The Truth and Reconciliation ­Commission brought to light almost a century of abuse of Indigenous kids by teachers and staff at the 139 residential schools that once ­operated across Canada. The recent discovery of the remains of 215 children buried on the grounds of a former residential school in Kamloops has confirmed that the stories passed down among families and shared during the commission’s hearings and the trauma experienced by residential school students and their families are based on experiences.

But in the 1970s, the words meant ­something else — something special and ­worthy of reverence, according to the ­principal and teachers at my school.

To 10-year-old me, they meant nothing.

All I knew was that Sister Ogre was mean.

She used fear to keep us kids in line. I nicknamed her shortly after she arrived at our school when she suddenly cracked the edge of a wooden ruler across the ­knuckles of a kid four desks away, then grinned at him. She also had a way of grinding her knuckles hard into a kid’s shoulder or their skull or pinching and twisting their ears.

She made kids cry.

Luckily for me, she wasn’t my homeroom teacher. My class had her for only about three hours a week, for French and religion.

That said, my friends who were in her homeroom class insisted that she was “super nice.… SO nice!” She certainly was sweet to the principal, the priest and to parents.

And I still didn’t understand why working in northern Saskatchewan made a teacher special.

I asked my homeroom teacher. Somehow, despite my young age, I sensed delicacy was required. I hung back when recess began one morning so that I could talk to my teacher alone. I chose my words carefully.

My teacher, who was kind and motherly, explained that Sister had worked in a ­community far away in northern Saskatchewan to teach little Indian children. (Sorry! Those are the words she used.)

I still didn’t get it.

“She had to leave her home, her mom, dad, brothers and sisters and all her friends for years and years, just so those little ­children could learn to read and write. Wasn’t that good of her?”

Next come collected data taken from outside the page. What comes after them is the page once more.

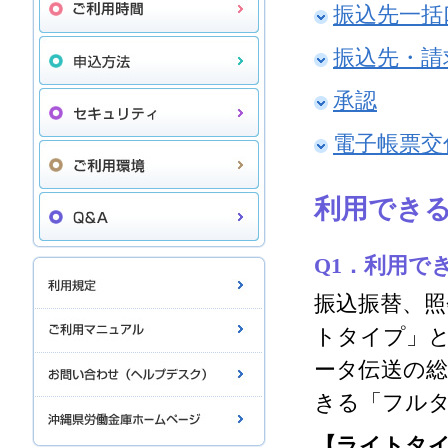
振込先一括
振込先・請
承認
電子帳票交
利用でき
Q1．利用で
振込振替、
トタイプ」
ータ伝送の総
きる「フル
【ライトタ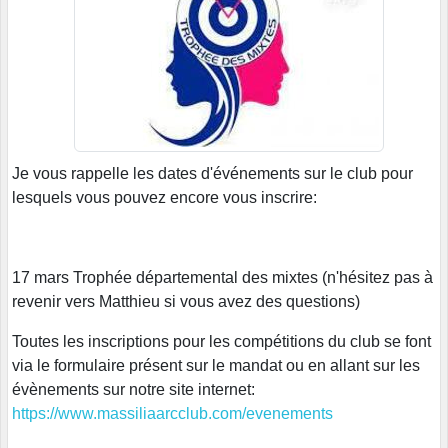
Je vous rappelle les dates d'événements sur le club pour
lesquels vous pouvez encore vous inscrire:
17 mars Trophée départemental des mixtes (n'hésitez pas à
revenir vers Matthieu si vous avez des questions)
Toutes les inscriptions pour les compétitions du club se font
via le formulaire présent sur le mandat ou en allant sur les
évènements sur notre site internet:
https://www.massiliaarcclub.com/evenements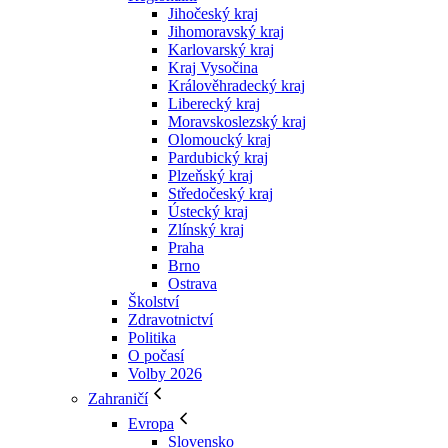
Jihočeský kraj
Jihomoravský kraj
Karlovarský kraj
Kraj Vysočina
Králověhradecký kraj
Liberecký kraj
Moravskoslezský kraj
Olomoucký kraj
Pardubický kraj
Plzeňský kraj
Středočeský kraj
Ústecký kraj
Zlínský kraj
Praha
Brno
Ostrava
Školství
Zdravotnictví
Politika
O počasí
Volby 2026
Zahraničí
Evropa
Slovensko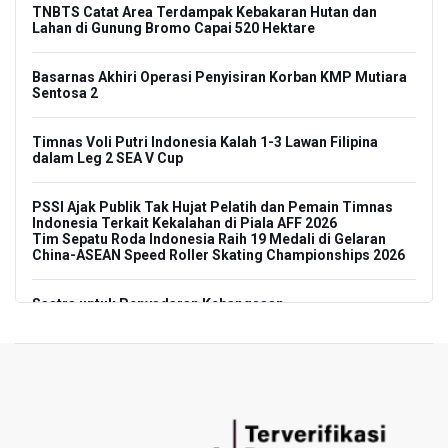
TNBTS Catat Area Terdampak Kebakaran Hutan dan
Lahan di Gunung Bromo Capai 520 Hektare
Basarnas Akhiri Operasi Penyisiran Korban KMP Mutiara
Sentosa 2
Timnas Voli Putri Indonesia Kalah 1-3 Lawan Filipina
dalam Leg 2 SEA V Cup
PSSI Ajak Publik Tak Hujat Pelatih dan Pemain Timnas
Indonesia Terkait Kekalahan di Piala AFF 2026
Tim Sepatu Roda Indonesia Raih 19 Medali di Gelaran
China-ASEAN Speed Roller Skating Championships 2026
Sastra untuk Penyadaran Kebangsaan
Transjakarta Ditunjuk Kelola Transporasi Laut Menuju
Kepulauan Seribu Mulai 2027
Menhut Serahkan Penyelidikan Penyebab Kebakaran
Hutan dan Lahan di Gunung Bromo pada Penegak Hukum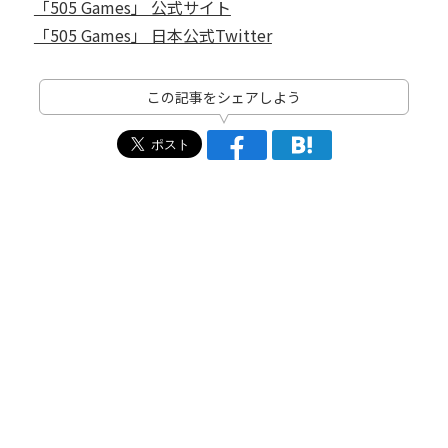
「505 Games」 公式サイト
「505 Games」 日本公式Twitter
この記事をシェアしよう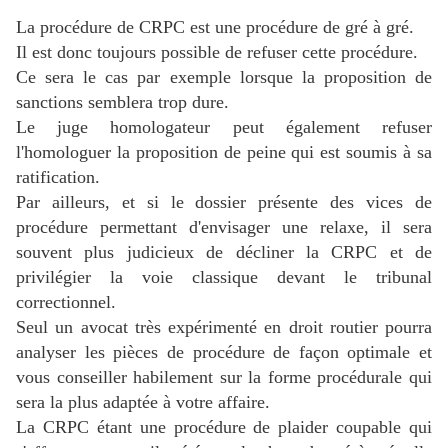
La procédure de CRPC est une procédure de gré à gré.
Il est donc toujours possible de refuser cette procédure.
Ce sera le cas par exemple lorsque la proposition de
sanctions semblera trop dure.
Le juge homologateur peut également refuser
l'homologuer la proposition de peine qui est soumis à sa
ratification.
Par ailleurs, et si le dossier présente des vices de
procédure permettant d'envisager une relaxe, il sera
souvent plus judicieux de décliner la CRPC et de
privilégier la voie classique devant le tribunal
correctionnel.
Seul un avocat très expérimenté en droit routier pourra
analyser les pièces de procédure de façon optimale et
vous conseiller habilement sur la forme procédurale qui
sera la plus adaptée à votre affaire.
La CRPC étant une procédure de plaider coupable qui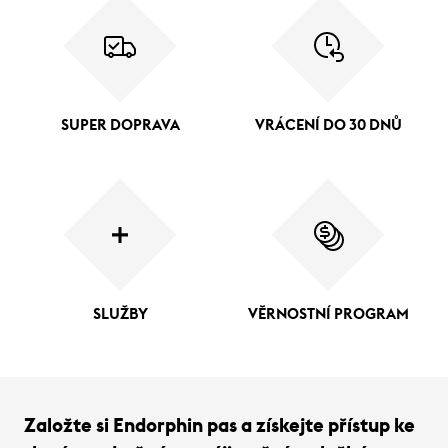
SUPER DOPRAVA
VRÁCENÍ DO 30 DNŮ
SLUŽBY
VĚRNOSTNÍ PROGRAM
Založte si Endorphin pas a získejte přístup ke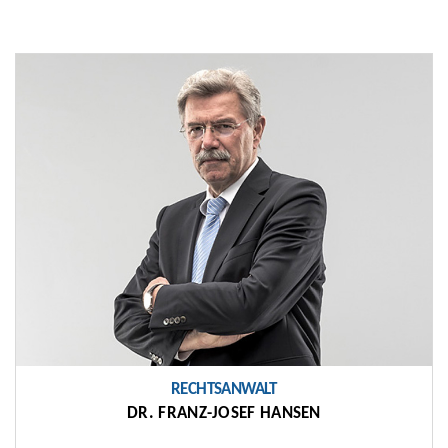
RECHTSANWALT
DR. FRANZ-JOSEF HANSEN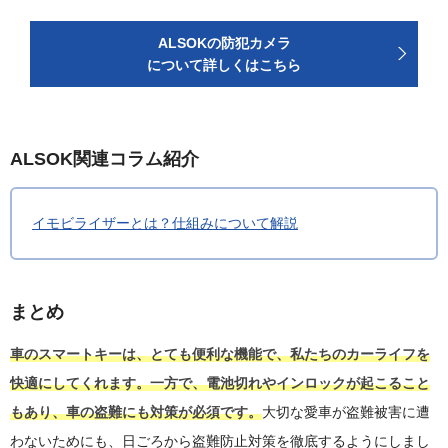
ALSOKの防犯カメラ
について詳しくはこちら
ALSOK関連コラム紹介
イモビライザーとは？仕組みについて解説
まとめ
車のスマートキーは、とても便利な機能で、私たちのカーライフを
快適にしてくれます。一方で、電池切れやインロックが起こること
もあり、車の盗難にも対策が必須です。
大切な愛車が盗難被害に遭
わないためにも、日ごろから盗難防止対策を徹底するようにしまし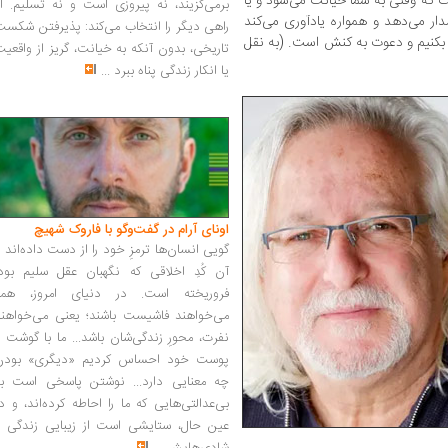
 که وقتی به شما خیانت می‌شود و یا
برمی‌گزیند، نه پیروزی است و نه تسلیم. ا
ار می‌دهد و همواره یادآوری می‌کند
راهی دیگر را انتخاب می‌کند: پذیرفتن شکس
بکنیم و دعوت به کنش است. (به نقل
تاریخی، بدون آنکه به خیانت، گریز از واقعی
یا انکار زندگی پناه ببرد
...
اونای آرام در گفت‌وگو با فاروک شهیچ‭
گویی انسان‌ها ترمزِ خود را از دست داده‌اند 
آن کُدِ اخلاقی که نگهبان عقل سلیم بود،
فروریخته است. در دنیای امروز، همه
می‌خواهند فاشیست باشند؛ یعنی می‌خواهند
نفرت، محورِ زندگی‌شان باشد... ما با گوشت 
پوست خود احساس کردیم «دیگری» بودن
چه معنایی دارد... نوشتن پاسخی است به
بی‌عدالتی‌هایی که ما را احاطه کرده‌اند، و د
عین حال، ستایشی است از زیبایی زندگی و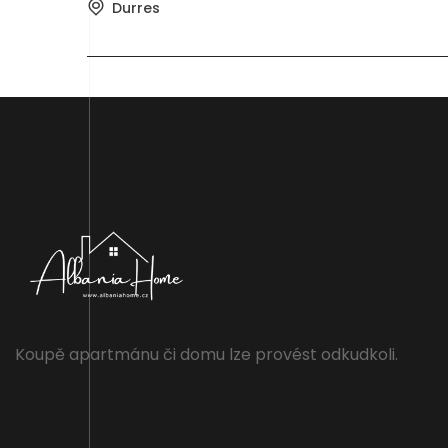
Durres
Koupě apartmánu či domu lze provést odkudkoli.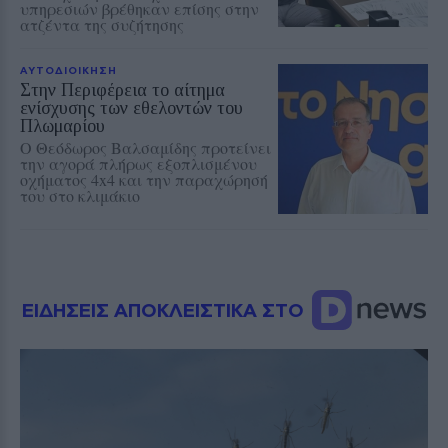
υπηρεσιών βρέθηκαν επίσης στην
ατζέντα της συζήτησης
ΑΥΤΟΔΙΟΙΚΗΣΗ
Στην Περιφέρεια το αίτημα
ενίσχυσης των εθελοντών του
Πλωμαρίου
Ο Θεόδωρος Βαλσαμίδης προτείνει
την αγορά πλήρως εξοπλισμένου
οχήματος 4x4 και την παραχώρησή
του στο κλιμάκιο
ΕΙΔΗΣΕΙΣ ΑΠΟΚΛΕΙΣΤΙΚΑ ΣΤΟ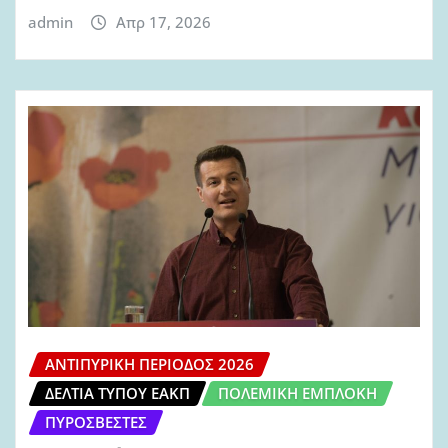
admin
Απρ 17, 2026
ΑΝΤΙΠΥΡΙΚΉ ΠΕΡΊΟΔΟΣ 2026
ΔΕΛΤΊΑ ΤΎΠΟΥ ΕΑΚΠ
ΠΟΛΕΜΙΚΉ ΕΜΠΛΟΚΉ
ΠΥΡΟΣΒΈΣΤΕΣ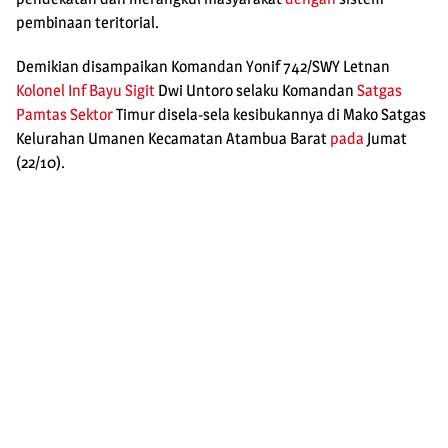
pembinaan teritorial.
Demikian disampaikan Komandan Yonif 742/SWY Letnan
Kolonel Inf
Bayu Sigit
Dwi Untoro selaku Komandan
Satgas
Pamtas Sektor
Timur disela-sela kesibukannya di Mako Satgas
Kelurahan Umanen Kecamatan Atambua Barat
pada
Jumat
(22/10).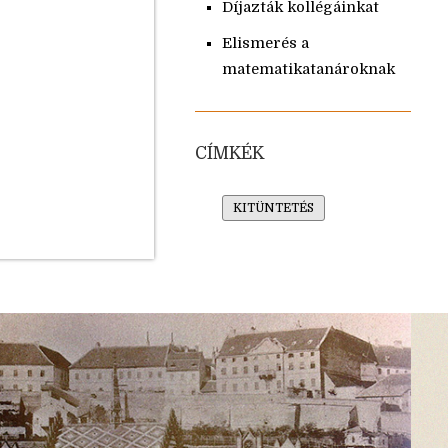
Díjazták kollégáinkat
Elismerés a
matematikatanároknak
CÍMKÉK
KITÜNTETÉS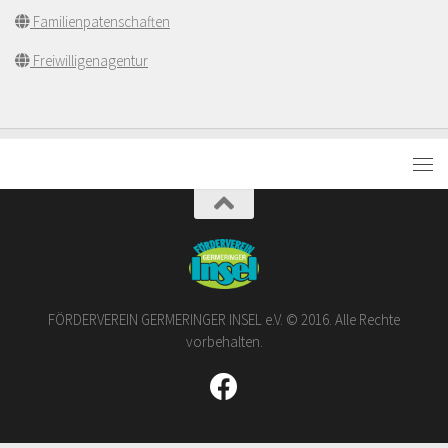
Familienpatenschaften
Freiwilligenagentur
FÖRDERVEREIN GERMERINGER INSEL e.V. © 2016. Alle Rechte
vorbehalten.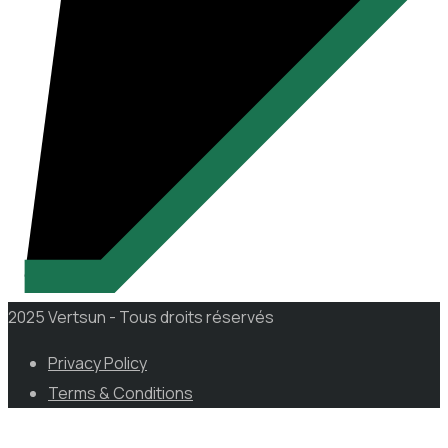
2025 Vertsun - Tous droits réservés
Privacy Policy
Terms & Conditions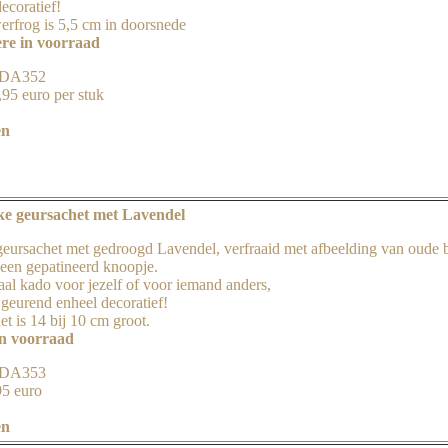
ecoratief!
erfrog is 5,5 cm in doorsnede
re in voorraad
 JDA352
,95 euro per stuk
en
ke geursachet met Lavendel
eursachet met gedroogd Lavendel, verfraaid met afbeelding van oude b
 een gepatineerd knoopje.
aal kado voor jezelf of voor iemand anders,
 geurend enheel decoratief!
t is 14 bij 10 cm groot.
in voorraad
 JDA353
95 euro
en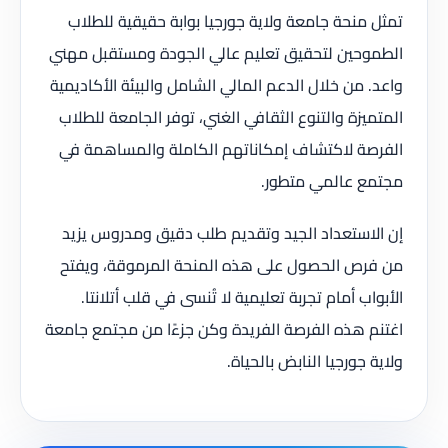
تمثل منحة جامعة ولاية جورجيا بوابة حقيقية للطلاب
الطموحين لتحقيق تعليم عالي الجودة ومستقبل مهني
واعد. من خلال الدعم المالي الشامل والبيئة الأكاديمية
المتميزة والتنوع الثقافي الغني، توفر الجامعة للطلاب
الفرصة لاكتشاف إمكاناتهم الكاملة والمساهمة في
مجتمع عالمي متطور.
إن الاستعداد الجيد وتقديم طلب دقيق ومدروس يزيد
من فرص الحصول على هذه المنحة المرموقة، ويفتح
الأبواب أمام تجربة تعليمية لا تُنسى في قلب أتلانتا.
اغتنم هذه الفرصة الفريدة وكن جزءًا من مجتمع جامعة
ولاية جورجيا النابض بالحياة.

“Good” is not how I would have described Sister Ogre.

I think I responded with something banal about how difficult it must have been for Sister to leave her family and home like that.

But I remember that while I was ­mumbling an answer, all I felt was a great sweeping sense of horror: Those poor kids, having to put up with Sister Ogre like that!

My classmates and I had to deal with Sister Ogre for three hours a week, with weekends and holidays off, and only while we attended that school. That was nothing to what her former pupils had had to put up with.

But what do I know? Maybe she was as sweet to them as she apparently was to her homeroom pupils at my school.

Then again, maybe she wasn’t.

We now know that many thousands of kids in residential schools had to deal with ogres and other cruel and terrifying human monsters every day for 24 hours a day, year after year after year.